Another example of how I can explain who I really am through words is how I react with my family.
My grandfather is the most stubborn person that you will ever meet, ever. When he had his second heart attack I knew he wouldn’t listen to anyone about how he needed to take more pills and how he needed to change his diet, but actually change his diet and not just say he would. I saw how he thought that everything was going to be fine if he refused the treatment, but I knew that the reality was if he didn’t start changing his ways, he wasn’t going to be with us much longer.
All of my family members urged him to just listen to the doctors before he made any decisions, and he flipped out saying that they don’t know what’s best for him. But he needed to understand that taking this medicine and changing his diet will not only save him from the pain that he was being put through now, but ultimately having a lesser chance of having another heart attack that could cost him his life.
When he had his second heart attack, that same night he was suppose to see me in my last musical at Blairsville. He had always came to every one of my musicals, dinner theaters, district chorus, marching band, county band, banquets, and this would be the first thing that he ever missed. I didn’t find out till recently that all that he kept saying when he was taken to the hospital was how he couldn’t miss my last musical. I went to the hospital that night and I saw him crying, I have never seen him cry before so my thoughts about a man who was never afraid or upset about anything were totally proved wrong by the reality of the situation that he was put in.
Additionally, you will write 2-3 paragraphs explaining how you will expand your paper at this point into a finished product: Which paragraphs need more work? Do you need more outside sources to support your argument? Do your paragraphs need stronger transition sentences? Choose a partner or group of partners and ask them to read and respond to what you have so far.

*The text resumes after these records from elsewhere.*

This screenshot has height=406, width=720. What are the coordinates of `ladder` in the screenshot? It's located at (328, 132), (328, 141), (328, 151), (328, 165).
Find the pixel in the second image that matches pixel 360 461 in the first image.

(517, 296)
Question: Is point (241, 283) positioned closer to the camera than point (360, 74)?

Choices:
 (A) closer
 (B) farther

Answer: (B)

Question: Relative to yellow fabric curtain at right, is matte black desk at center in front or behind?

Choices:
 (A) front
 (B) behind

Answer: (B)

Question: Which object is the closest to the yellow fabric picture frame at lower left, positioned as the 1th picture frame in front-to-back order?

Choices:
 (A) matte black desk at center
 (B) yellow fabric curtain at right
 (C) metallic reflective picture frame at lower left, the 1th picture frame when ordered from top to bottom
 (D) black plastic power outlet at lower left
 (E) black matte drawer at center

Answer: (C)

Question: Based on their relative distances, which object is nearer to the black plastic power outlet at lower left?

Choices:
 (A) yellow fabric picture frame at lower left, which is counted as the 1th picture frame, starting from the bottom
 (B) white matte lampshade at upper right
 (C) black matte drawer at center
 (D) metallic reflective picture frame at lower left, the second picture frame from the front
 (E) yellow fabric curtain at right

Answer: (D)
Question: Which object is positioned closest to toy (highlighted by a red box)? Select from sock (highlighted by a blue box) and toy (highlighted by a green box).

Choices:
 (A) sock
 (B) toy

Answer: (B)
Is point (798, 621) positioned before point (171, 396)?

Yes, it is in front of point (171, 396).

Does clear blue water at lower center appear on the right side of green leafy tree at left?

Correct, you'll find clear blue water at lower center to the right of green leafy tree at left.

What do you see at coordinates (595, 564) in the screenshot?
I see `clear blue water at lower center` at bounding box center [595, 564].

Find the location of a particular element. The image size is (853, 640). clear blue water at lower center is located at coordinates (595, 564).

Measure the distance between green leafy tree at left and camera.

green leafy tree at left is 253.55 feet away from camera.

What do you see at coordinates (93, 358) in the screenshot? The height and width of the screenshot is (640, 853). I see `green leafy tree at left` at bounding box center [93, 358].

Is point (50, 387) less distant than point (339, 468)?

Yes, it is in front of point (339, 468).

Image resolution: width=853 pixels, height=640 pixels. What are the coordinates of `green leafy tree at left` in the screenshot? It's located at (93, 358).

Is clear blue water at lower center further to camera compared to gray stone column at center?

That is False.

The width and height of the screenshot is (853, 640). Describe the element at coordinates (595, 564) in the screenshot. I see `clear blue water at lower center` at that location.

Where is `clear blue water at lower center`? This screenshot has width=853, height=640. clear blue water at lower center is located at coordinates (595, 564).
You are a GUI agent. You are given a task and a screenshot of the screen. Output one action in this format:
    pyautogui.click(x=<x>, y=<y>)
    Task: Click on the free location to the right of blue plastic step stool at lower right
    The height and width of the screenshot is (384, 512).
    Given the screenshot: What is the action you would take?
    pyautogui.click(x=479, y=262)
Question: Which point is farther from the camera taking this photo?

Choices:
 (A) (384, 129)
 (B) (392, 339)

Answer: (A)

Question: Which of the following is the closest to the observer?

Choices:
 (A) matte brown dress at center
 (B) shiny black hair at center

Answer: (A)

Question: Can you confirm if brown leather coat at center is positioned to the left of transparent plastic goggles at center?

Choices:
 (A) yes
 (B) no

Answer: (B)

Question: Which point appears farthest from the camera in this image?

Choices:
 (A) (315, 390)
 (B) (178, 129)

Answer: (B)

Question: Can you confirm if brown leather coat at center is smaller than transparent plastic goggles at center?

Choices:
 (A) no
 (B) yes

My first 5 pages were only on the topic of vision. So now I want to start and work on my other forms of senses and how they will explain better who I really am. My two other senses are hearing and taste. I can elaborate on the 3 years I had put in at our local Dairy Queen and how those experiences intertwine with taste and how it will better explain me. I will also go on to hearing part of the paper describing my love for Spanish as a language and also Hispanic music and how it will be used as a vehicle to answer the question what is “I”.
I think that some of my earlier paragraphs need more work than the rest of the others. I think that some of my paragraphs need better transition statements just to get the paragraphs flowing better.